Tras ocho años de tramitación, el Senado aprobó el Proyecto de Desalinización, lo que permite reactivar una industria estratégica hoy y para el futuro, como es el uso de agua de mar.
El Senado informó que “respaldó las enmiendas introducidas al texto legal que establece una regulación para el desarrollo sostenible de iniciativas y proyectos de desalinización de agua de mar y crea una Estrategia Nacional de Desalinización, entre otras modificaciones”.
Es así como la Cámara Alta avanzó con un “marco legal claro y definido”, que hace frente a los efectos negativos de la “escasez hídrica” en “actividades productivas y para el propio consumo humano”, respaldando en tercer trámite las enmiendas introducidas por la Cámara Baja al proyecto sobre el uso agua de mar para desalinización, con lo que la norma queda a un paso de convertirse en ley.
Se hizo notar que estamos frente a una “compleja realidad” y este avance es “un asunto de seguridad nacional y de justicia territorial”, principalmente, se advirtió, para las regiones del norte y centro del país.
“No se limita a habilitar una actividad, sino que es un marco integral, con estrategia nacional y reglas de fiscalización. Un sistema completo, coherente y aplicado”, se argumentó.
Asimismo, se dejó planteada la necesidad de asegurar la no ocurrencia de efectos negativos, “por eso es importante considerar que el reglamento que se dicte compatibilice el desalar agua, sin afectar actividades como la pesca artesanal”.
REGULACIÓN PARA EL DESARROLLO
SOSTENIBLE DE INICIATIVAS Y PROYECTOS
La idea matriz del proyecto de ley consiste en establecer una regulación para el desarrollo sostenible de iniciativas y proyectos de desalinización de agua de mar, contribuyendo con ello a una mejora en la seguridad hídrica, a una mejor adaptación al cambio climático y el resguardo de la biodiversidad y el uso sostenible de ecosistemas marinos y costeros.

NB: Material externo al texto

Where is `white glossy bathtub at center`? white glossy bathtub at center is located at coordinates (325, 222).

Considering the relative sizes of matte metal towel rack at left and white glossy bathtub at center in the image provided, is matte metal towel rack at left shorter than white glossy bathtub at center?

Del mismo modo, busca regular el desarrollo de una Estrategia Nacional de Desalinización, con la finalidad de establecer las orientaciones y prioridades en el uso del agua de mar y la instalación de plantas desalinizadoras.
Además, de modificar el procedimiento de solicitud y caducidad de las concesiones marítimas y establecer la prevalencia del uso de las aguas para el consumo humano, doméstico, el saneamiento y la mantención de un caudal ecológico en los acuíferos.
Por último, dispone que los proyectos sobre instalación de plantas desalinizadoras deberán someterse siempre al sistema de evaluación ambiental.